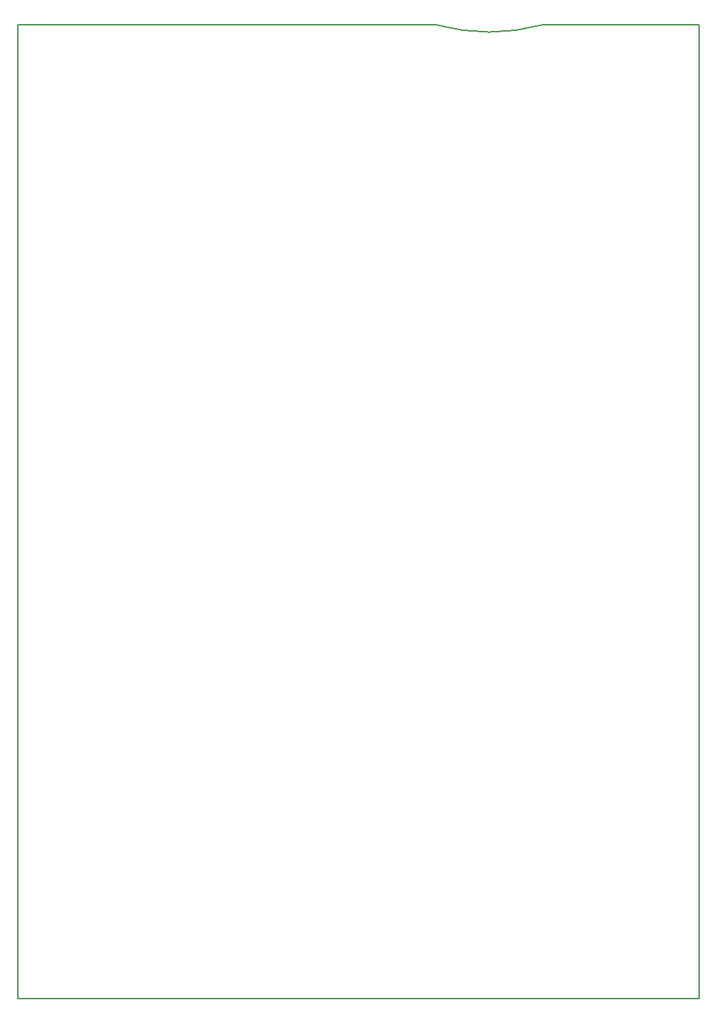
<source format=gm1>
G04 Layer_Color=39372*
%FSLAX44Y44*%
%MOMM*%
G71*
G01*
G75*
%ADD10C,0.2000*%
D10*
X515000Y1200000D02*
G03*
X647000Y1200000I66000J237445D01*
G01*
X0Y0D02*
Y1200000D01*
X840000Y0D02*
Y1200000D01*
X0Y0D02*
X840000D01*
X0Y1200000D02*
X515000D01*
X647000D02*
X840000D01*
M02*

</source>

• **Your objective**
Omit the pictures, then give all the lines above again exactly.

• **Expected answer**
<source format=gm1>
G04 Layer_Color=39372*
%FSLAX44Y44*%
%MOMM*%
G71*
G01*
G75*
%ADD10C,0.2000*%
D10*
X515000Y1200000D02*
G03*
X647000Y1200000I66000J237445D01*
G01*
X0Y0D02*
Y1200000D01*
X840000Y0D02*
Y1200000D01*
X0Y0D02*
X840000D01*
X0Y1200000D02*
X515000D01*
X647000D02*
X840000D01*
M02*

</source>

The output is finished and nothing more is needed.